=== Dataset excerpt ===
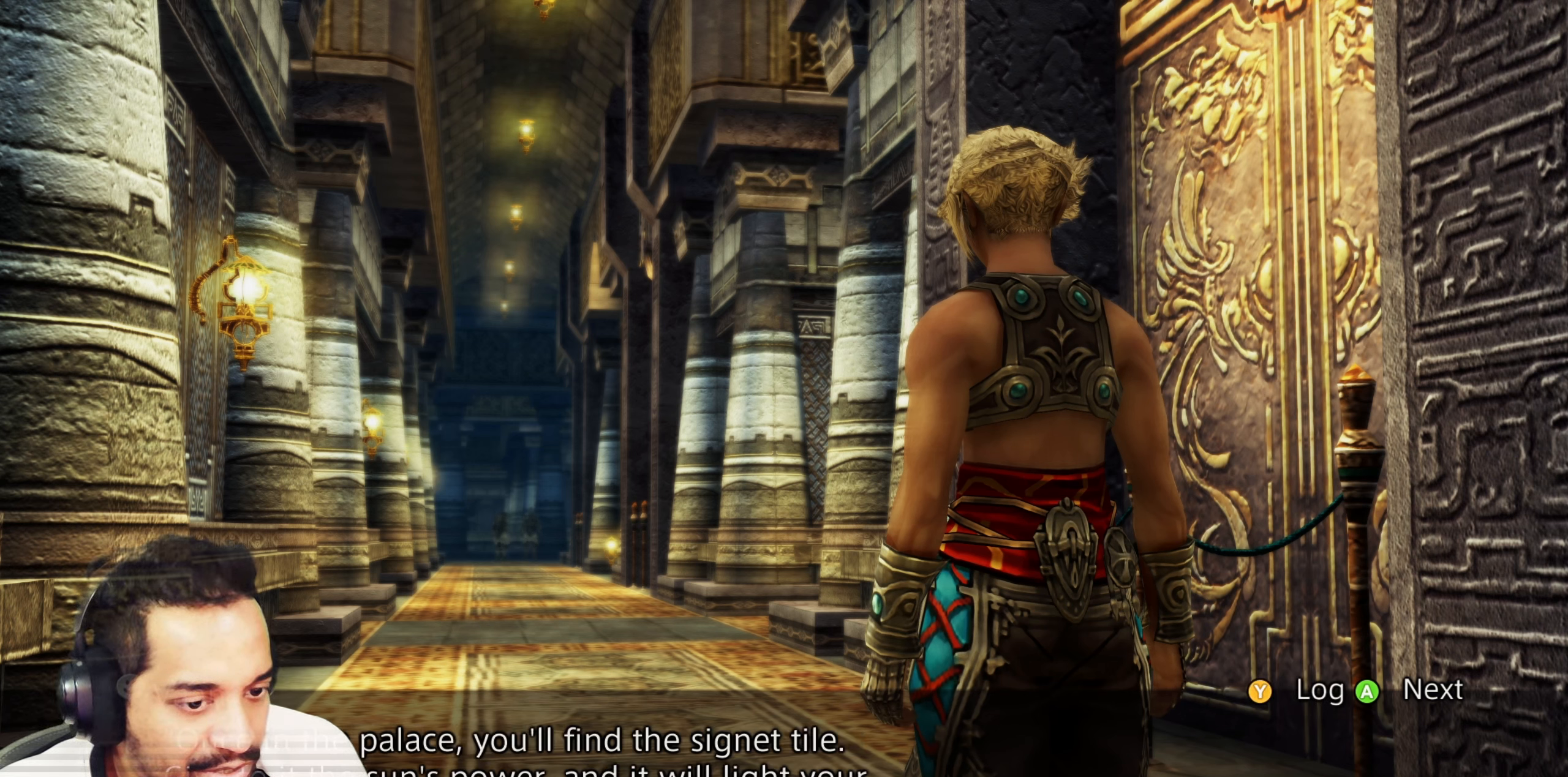
{"buttons": [], "left_stick": "center", "right_stick": "center", "events": [[133, "CROSS", "down"], [317, "CROSS", "up"]]}
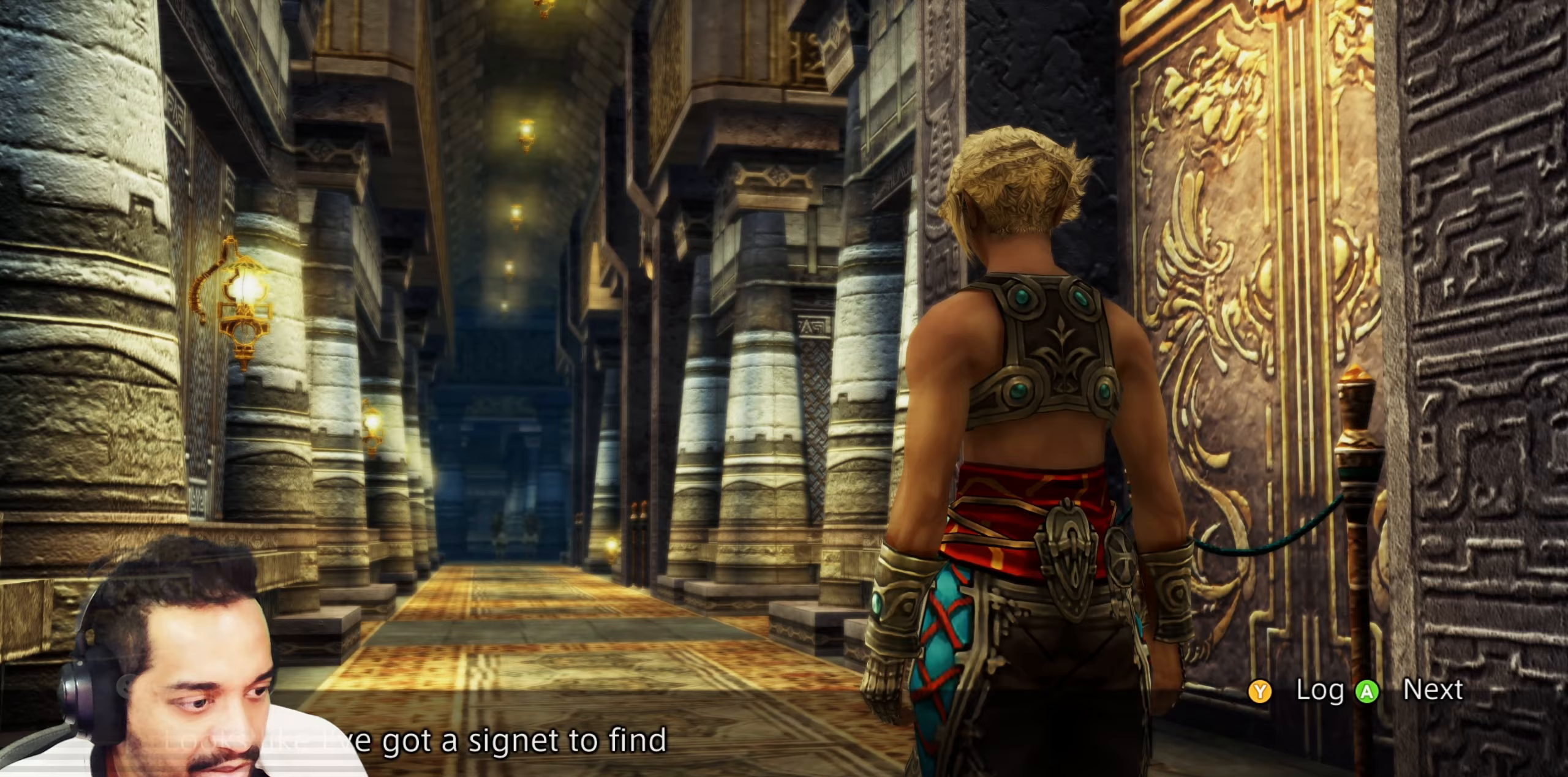
{"buttons": ["CROSS"], "left_stick": "center", "right_stick": "center", "events": [[450, "CROSS", "down"]]}
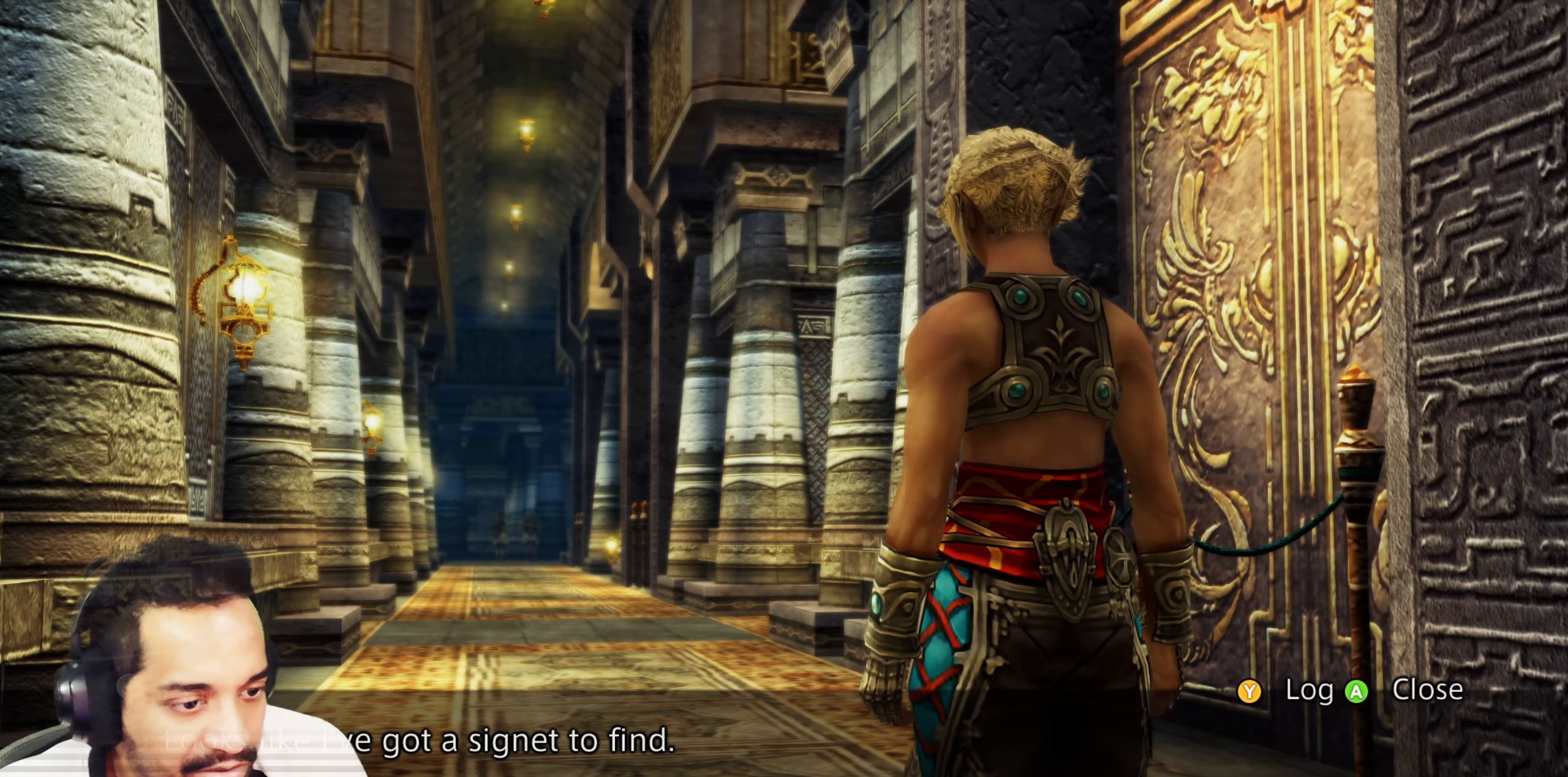
{"buttons": [], "left_stick": "center", "right_stick": "center", "events": [[150, "CROSS", "up"]]}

=== Task requirements ===
Without changing a single word, set down all of the material again and leave out its pictures.

=== Task response ===
{"buttons": [], "left_stick": "center", "right_stick": "center", "events": [[133, "CROSS", "down"], [317, "CROSS", "up"]]}
{"buttons": ["CROSS"], "left_stick": "center", "right_stick": "center", "events": [[450, "CROSS", "down"]]}
{"buttons": [], "left_stick": "center", "right_stick": "center", "events": [[150, "CROSS", "up"]]}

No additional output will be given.